Grameen Telecom boss and Nobel laureate Dr Muhammad Yunus has defended himself in court in a case tied to the violation of labour laws, saying he has not “committed any crime”.
Responding to a question on Thursday, he said: “I’m not the owner of this organisation. My idealistic programme had no flaws.”
“Some mistakes might happen while doing such a huge task. We are not angels. But if something wrong happened, it was not intentional.”
He arrived at the Department of Labour in Dhaka around noon on Thursday and had to use the staircase to reach the court on the fifth floor of the building as the lift has been out of service for several months.
The hearing commenced around 1pm. The judge permitted Yunus to sit but he stood up once the hearing started. The defence submitted a 28-page statement.
The others named in the case are Grameen Telecom Managing Director Ashraful Hasan and directors Nurjahan Begum and Md Shahjahan. They pleaded not guilty in court.
In the written statement, the accused said Yunus forged more than 50 social organisations, including Grameen Bank, in the country, and he owns no shares himself in any of those companies. So, he does not get any share of the profits these organisations make.
Yunus constructed business models for whichever social issues related to poverty, education and health in the country, according to the statement.
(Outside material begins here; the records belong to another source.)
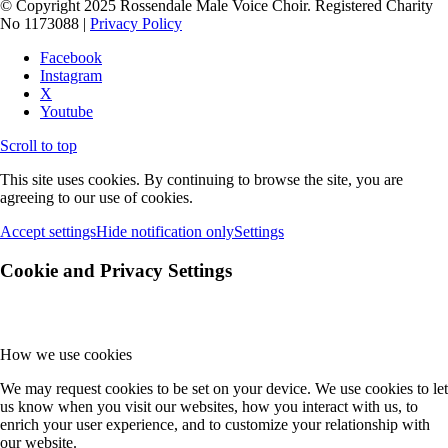
© Copyright 2025 Rossendale Male Voice Choir. Registered Charity
No 1173088 |
Privacy Policy
Facebook
Instagram
X
Youtube
Scroll to top
This site uses cookies. By continuing to browse the site, you are
agreeing to our use of cookies.
Accept settings
Hide notification only
Settings
Cookie and Privacy Settings
How we use cookies
We may request cookies to be set on your device. We use cookies to let
us know when you visit our websites, how you interact with us, to
enrich your user experience, and to customize your relationship with
our website.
“He [Yunus] spent a lot of time behind such business ideas and models but never engaged in proprietorship in any of it. He does not even have land, houses or cars under his name in this country or abroad,” it added.
The defence challenged authorities to name one other person or organisation with “the impact” Yunus had created and “human resources” he assembled.
The statement also referred to the Company Act to elaborate why the case was not valid and pleaded for the acquittal of the accused.
Yunus did not say a word in the hour-long hearing and later spoke to reporters at the court premises.
Judge Shaikh Merina Sultana of Dhaka’s Third Labour Court set Nov 16 for presenting argument in the case as per the Labour Act.
Lawyer Abdullah Al Mamun represented Yunus during the hearing on Thursday, while advocate Khurshid Alam Khan of the Anti-Corruption Commission represented the state.
On Sept 9, 2021, Yunus and three others were named in a case filed against Grameen Communications with a labour court by Labour Inspector Arifuzzaman of the Department of Inspection for Factories and Establishments.
All four people named in the case have testified. The plaintiff and first witness in the case testified on Oct 1. The fourth witness in the case testified on Nov 6.
The charges against them include failure to provide employees with appointment letters, to get work schedules approved by the authorities, and to submit annual and half-yearly returns.